§ Task data:
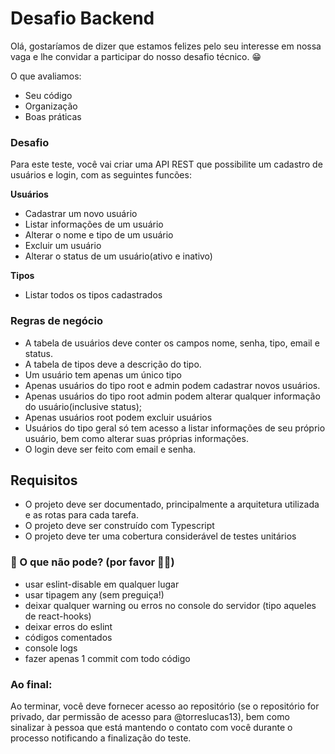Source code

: # Desafio Backend

Olá, gostaríamos de dizer que estamos felizes pelo seu interesse em nossa vaga e lhe convidar a participar do nosso desafio técnico. 😁

O que avaliamos:

- Seu código
- Organização
- Boas práticas

### Desafio

Para este teste, você vai criar uma API REST que possibilite um cadastro de usuários e login, com as seguintes funcões:


**Usuários**
- Cadastrar um novo usuário
- Listar informações de um usuário
- Alterar o nome e tipo de um usuário
- Excluir um usuário
- Alterar o status de um usuário(ativo e inativo)

**Tipos**
- Listar todos os tipos cadastrados



### Regras de negócio
- A tabela de usuários deve conter os campos nome, senha, tipo, email e status.
- A tabela de tipos deve a descrição do tipo.
- Um usuário tem apenas um único tipo
- Apenas usuários do tipo root e admin podem cadastrar novos usuários.
- Apenas usuários do tipo root admin podem alterar qualquer informação do usuário(inclusive status);
- Apenas usuários root podem excluir usuários
- Usuários do tipo geral só tem acesso a listar informações de seu próprio usuário, bem como alterar suas próprias informações.
- O login deve ser feito com email e senha.



## Requisitos
- O projeto deve ser documentado, principalmente a arquitetura utilizada e as rotas para cada tarefa.
- O projeto deve ser construído com Typescript
- O projeto deve ter uma cobertura considerável de testes unitários

### 🚫 O que não pode? (por favor 🙏😂)

- usar eslint-disable em qualquer lugar
- usar tipagem any (sem preguiça!)
- deixar qualquer warning ou erros no console do servidor (tipo aqueles de react-hooks)
- deixar erros do eslint
- códigos comentados
- console logs
- fazer apenas 1 commit com todo código


### Ao final:

Ao terminar, você deve fornecer acesso ao repositório (se o repositório for privado, dar permissão de acesso para @torreslucas13), bem como sinalizar à pessoa que está mantendo o contato com você durante o processo notificando a finalização do teste.
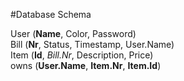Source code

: #Database Schema

User (**Name**, Color, Password)  
Bill (**Nr**, Status, Timestamp, User.Name)  
Item (**Id**, *Bill.Nr*, Description, Price)  
owns (**User.Name**, **Item.Nr**, **Item.Id**)
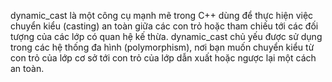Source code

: dynamic_cast là một công cụ mạnh mẽ trong C++ dùng để thực hiện việc chuyển kiểu (casting) an toàn giữa các con trỏ hoặc tham chiếu tới các đối tượng của các lớp có quan hệ kế thừa. dynamic_cast chủ yếu được sử dụng trong các hệ thống đa hình (polymorphism), nơi bạn muốn chuyển kiểu từ con trỏ của lớp cơ sở tới con trỏ của lớp dẫn xuất hoặc ngược lại một cách an toàn.
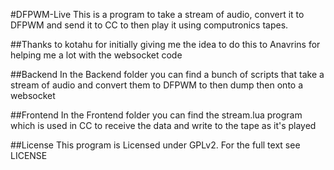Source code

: #DFPWM-Live
This is a program to take a stream of audio, convert it to DFPWM and send it to CC to then play it using computronics tapes.

##Thanks
to kotahu for initially giving me the idea to do this
to Anavrins for helping me a lot with the websocket code

##Backend
In the Backend folder you can find a bunch of scripts that take a stream of audio and convert them to DFPWM to then dump then onto a websocket

##Frontend
In the Frontend folder you can find the stream.lua program which is used in CC to receive the data and write to the tape as it's played

##License
This program is Licensed under GPLv2. For the full text see LICENSE
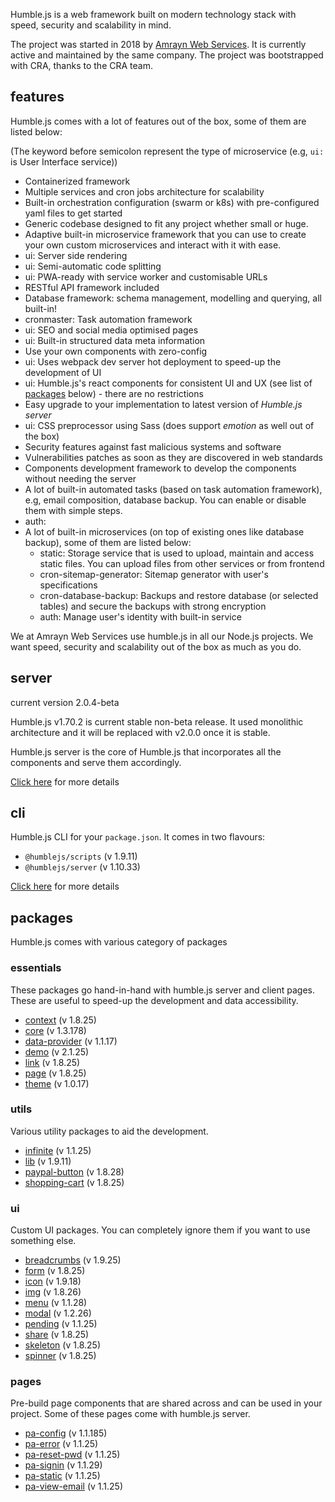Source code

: Humble.js is a web framework built on modern technology stack with speed, security and scalability in mind.

The project was started in 2018 by [Amrayn Web Services](https://amrayn.com). It is currently active and maintained by the same company. The project was bootstrapped with CRA, thanks to the CRA team.

## features

Humble.js comes with a lot of features out of the box, some of them are listed below:

(The keyword before semicolon represent the type of microservice (e.g, `ui:` is User Interface service))

* Containerized framework
* Multiple services and cron jobs architecture for scalability
* Built-in orchestration configuration (swarm or k8s) with pre-configured yaml files to get started
* Generic codebase designed to fit any project whether small or huge.
* Adaptive built-in microservice framework that you can use to create your own custom microservices and interact with it with ease.
* ui: Server side rendering
* ui: Semi-automatic code splitting
* ui: PWA-ready with service worker and customisable URLs
* RESTful API framework included
* Database framework: schema management, modelling and querying, all built-in!
* cronmaster: Task automation framework
* ui: SEO and social media optimised pages
* ui: Built-in structured data meta information
* Use your own components with zero-config
* ui: Uses webpack dev server hot deployment to speed-up the development of UI
* ui: Humble.js's react components for consistent UI and UX (see list of [packages](/#packages) below) - there are no restrictions
* Easy upgrade to your implementation to latest version of _Humble.js server_
* ui: CSS preprocessor using Sass (does support _emotion_ as well out of the box)
* Security features against fast malicious systems and software
* Vulnerabilities patches as soon as they are discovered in web standards
* Components development framework to develop the components without needing the server
* A lot of built-in automated tasks (based on task automation framework), e.g, email composition, database backup. You can enable or disable them with simple steps.
* auth:
* A lot of built-in microservices (on top of existing ones like database backup), some of them are listed below:
  - static: Storage service that is used to upload, maintain and access static files. You can upload files from other services or from frontend
  - cron-sitemap-generator: Sitemap generator with user's specifications
  - cron-database-backup: Backups and restore database (or selected tables) and secure the backups with strong encryption
  - auth: Manage user's identity with built-in service

We at Amrayn Web Services use humble.js in all our Node.js projects. We want speed, security and scalability out of the box as much as you do.

## server

current version 2.0.4-beta

Humble.js v1.70.2 is current stable non-beta release. It used monolithic architecture and it will be replaced with v2.0.0 once it is stable.

Humble.js server is the core of Humble.js that incorporates all the components and serve them accordingly.

[Click here](/server) for more details

## cli

Humble.js CLI for your `package.json`. It comes in two flavours:

* `@humblejs/scripts` (v 1.9.11)
* `@humblejs/server` (v 1.10.33)

[Click here](/cli) for more details

## packages
Humble.js comes with various category of packages

### essentials
These packages go hand-in-hand with humble.js server and client pages. These are useful to speed-up the development and data accessibility.

 * [context](/pkg/context) (v 1.8.25)
 * [core](/pkg/core) (v 1.3.178)
 * [data-provider](/pkg/data-provider) (v 1.1.17)
 * [demo](/pkg/demo) (v 2.1.25)
 * [link](/pkg/link) (v 1.8.25)
 * [page](/pkg/page) (v 1.8.25)
 * [theme](/pkg/theme) (v 1.0.17)

### utils
Various utility packages to aid the development.

 * [infinite](/pkg/infinite) (v 1.1.25)
 * [lib](/pkg/lib) (v 1.9.11)
 * [paypal-button](/pkg/paypal-button) (v 1.8.28)
 * [shopping-cart](/pkg/shopping-cart) (v 1.8.25)

### ui
Custom UI packages. You can completely ignore them if you want to use something else.

 * [breadcrumbs](/pkg/breadcrumbs) (v 1.9.25)
 * [form](/pkg/form) (v 1.8.25)
 * [icon](/pkg/icon) (v 1.9.18)
 * [img](/pkg/img) (v 1.8.26)
 * [menu](/pkg/menu) (v 1.1.28)
 * [modal](/pkg/modal) (v 1.2.26)
 * [pending](/pkg/pending) (v 1.1.25)
 * [share](/pkg/share) (v 1.8.25)
 * [skeleton](/pkg/skeleton) (v 1.8.25)
 * [spinner](/pkg/spinner) (v 1.8.25)

### pages
Pre-build page components that are shared across and can be used in your project. Some of these pages come with humble.js server.

 * [pa-config](/pkg/pa-config) (v 1.1.185)
 * [pa-error](/pkg/pa-error) (v 1.1.25)
 * [pa-reset-pwd](/pkg/pa-reset-pwd) (v 1.1.25)
 * [pa-signin](/pkg/pa-signin) (v 1.1.29)
 * [pa-static](/pkg/pa-static) (v 1.1.25)
 * [pa-view-email](/pkg/pa-view-email) (v 1.1.25)
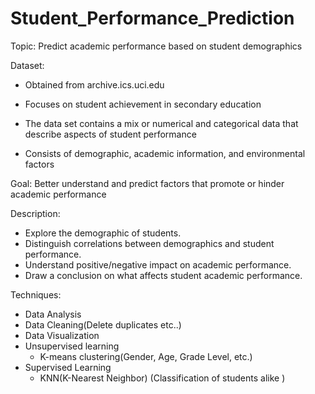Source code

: # Student_Performance_Prediction
Topic: Predict academic performance based on student demographics

Dataset: 
- Obtained from archive.ics.uci.edu

- Focuses on student achievement in secondary education

- The data set contains a mix or numerical and categorical data that describe aspects of student performance

- Consists of demographic, academic information, and environmental factors

Goal: Better understand and predict factors that promote or hinder academic performance

Description: 
- Explore the demographic of students. 
- Distinguish correlations between demographics and student performance. 
- Understand positive/negative impact on academic performance. 
- Draw a conclusion on what affects student academic performance.

Techniques:
- Data Analysis
- Data Cleaning(Delete duplicates etc..)
- Data Visualization
- Unsupervised learning
    - K-means clustering(Gender, Age, Grade Level, etc.)
- Supervised Learning
    - KNN(K-Nearest Neighbor) (Classification of students alike )

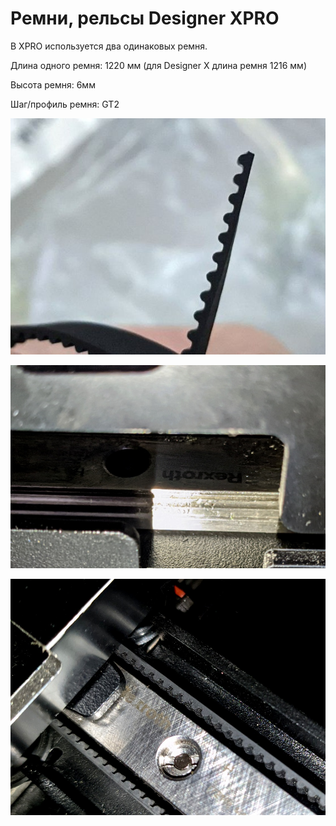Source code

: # Ремни, рельсы Designer XPRO

В XPRO используется два одинаковых ремня.
 
Длина одного ремня: 1220 мм (для Designer X длина ремня 1216 мм)

Высота ремня: 6мм

Шаг/профиль ремня: GT2


![0_belt_XPRO](./img/0_belt_XPRO.jpg)

![1_belt_XPRO](./img/1_belt_XPRO.jpg)

![2_belt_XPRO](./img/2_belt_XPRO.jpg)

§ Job: Please show, exactly as written, every line above that contains the word "beta".

§ Exercise answer:
current version 2.0.4-beta
Humble.js v1.70.2 is current stable non-beta release. It used monolithic architecture and it will be replaced with v2.0.0 once it is stable.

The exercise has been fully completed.